人々の顔から絶望が消えた。諦め。諦めの境地。なにも出来ない自分を恥じるわけでもなく、こんなことになった他人への怒りでもない。
ただ何も無く。
ただ諦める。
すぐ近くにある死をただ受け入れる。
「――
鳴り響く男の声。同時に村全体を茶色の土が覆い隠した。
一瞬の出来事。エルフたちは状況を理解できていない。視界が真っ暗になった。上では鐘を鳴らしてようなどデカい音が鳴っている。
消える土。その土によって消化される火。エルフたちは何がなにやら分からない様子だ。
「――無事か!?」
上から落ちてきたのはザッシュ。ドームを貼ったのもザッシュだ。
唖然とした表情でザッシュを見つめるウッドエルフたち。何も言葉を発することができていない。
「……なぜ……ダークエルフが……」
ようやく言葉を放つ。
「……お前らが死ぬとクエッテが悲しむ。だから死なれると困るんだ」
「クエッテ……?」
フラフラと出てくるエルフが1人。クエッテの許夫だ。初めにカエデに突っかかってきた男。
「お前はクエッテのなんなんだ?」
「……夫だ」
「夫?」
少し笑いながら話す。バカにしているようだ。
「そうだ。夫だ」
「バカ言うな。夫は俺だ。ダークエルフがなぜウッドエルフの夫になれるんだ?」
険悪な空気が漂う。
「ま、まぁ落ち着け……ダークエルフとはいえ、俺たちを助けてくれたのは事実だ」
そんなふたりを落ち着けるエルフたち。
「……とりあえずまとまっているのはまずい。何人かグループになって分かれるぞ。できる限り女や子供は強い男と一緒にいろ」
「それはいいが……なぜだ。ただの強い雷では無いのか?」
「今まででこんな雷が降ったことはあるか?いつ異常なことが起きるのか分からない。念には念をだ」
少し不服そうにするエルフたち。しかしザッシュが言っているのは事実。エルフたちもそれを理解している。
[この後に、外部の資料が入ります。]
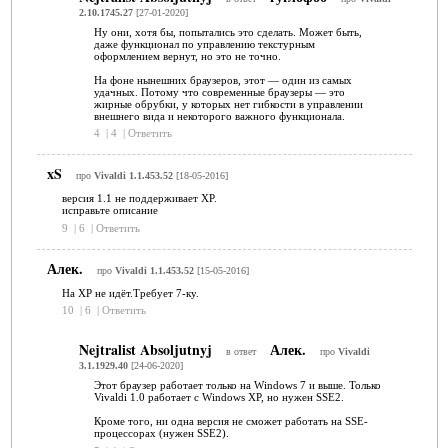
2.10.1745.27
[27-01-2020]
Ну они, хотя бы, попытались это сделать. Может быть,
даже функционал по управлению текстурным
оформлением вернут, но это не точно.
На фоне нынешних браузеров, этот — один из самых
удачных. Потому что современные браузеры — это
жирные обрубки, у которых нет гибкости в управлении
внешнего вида и некоторого важного функционала.
4
|
4
|
Ответить
xS
про
Vivaldi 1.1.453.52
[18-05-2016]
версия 1.1 не поддерживает ХР.
исправьте описание
9
|
6
|
Ответить
Алек.
про
Vivaldi 1.1.453.52
[15-05-2016]
На XP не идёт.Требует 7-ку.
10
|
6
|
Ответить
Nejtralist Absoljutnyj
Алек.
в ответ
про
Vivaldi
3.1.1929.40
[24-06-2020]
Этот браузер работает только на Windows 7 и выше. Только
Vivaldi 1.0 работает с Windows XP, но нужен SSE2.
Кроме того, ни одна версия не сможет работать на SSE-
процессорах (нужен SSE2).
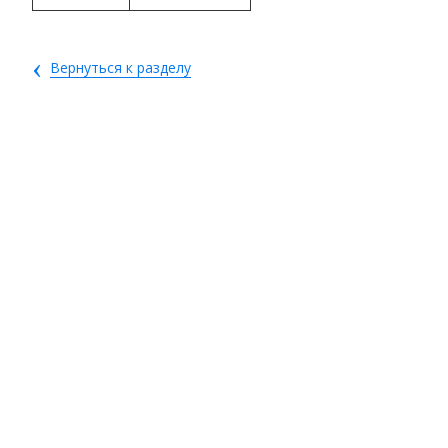
‹
Вернуться к разделу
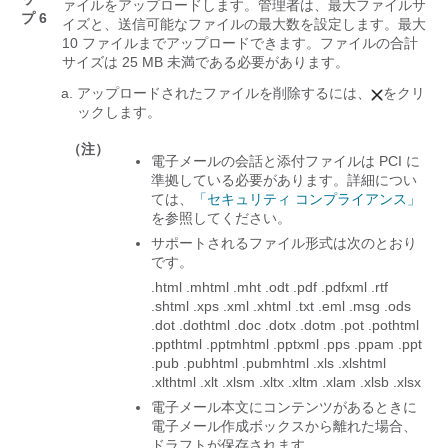
ァイルをアップロードします。管理者は、最大ファイルサ
プ 6
イズと、送信可能なファイルの最大数を設定します。最大
10 ファイルまでアップロードできます。ファイルの合計
サイズは 25 MB 未満である必要があります。
アップロードされたファイルを削除するには、
をクリ
ックします。
（注）
電子メールの会話と添付ファイルは PCI に
準拠している必要があります。詳細につい
ては、
「セキュリティ コンプライアンス」
を参照してください。
サポートされるファイル形式は次のとおり
です。
.html .mhtml .mht .odt .pdf .pdfxml .rtf
.shtml .xps .xml .xhtml .txt .eml .msg .ods
.dot .dothtml .doc .dotx .dotm .pot .pothtml
.ppthtml .pptmhtml .pptxml .pps .ppam .ppt
.pub .pubhtml .pubmhtml .xls .xlshtml
.xlthtml .xlt .xlsm .xltx .xltm .xlam .xlsb .xlsx
電子メール本文にコンテンツがあるときに
電子メール作成ボックスから離れた場合、
ドラフトが保存されます。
そのためザッシュの言う通り、みんなでグループを始めた。
「お、おい。そっちは男が多いだろ。こっちにも来い」
「何言ってんの。こっちには子供がたくさん居るのよ!」
「なら子供も分散させればいいだろ!」
口々に言い合うエルフたち。こんな時になってもまとまりが悪い。グループで取り合いをしている。
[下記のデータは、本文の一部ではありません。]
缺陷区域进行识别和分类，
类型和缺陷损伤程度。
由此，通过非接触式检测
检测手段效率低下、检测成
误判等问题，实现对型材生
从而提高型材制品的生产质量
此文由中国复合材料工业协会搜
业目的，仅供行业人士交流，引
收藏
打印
「早くしろ!!次に雷が来たら俺も護れるか分からんのだぞ!!」
痺れを切らしたザッシュが怒鳴った。喧嘩し合ってたエルフたちが一気に静まり返る。
「……ダークエルフのくせに……」
「なんで偉そうにしてんだ……」
ボソボソと悪口が聞こえてくる。
「今は悪口を聞かなかったことにしてやる。だからさっさと決めろ!!」
ザッシュは悪口にも気をとめず、大声で叫んだのだった。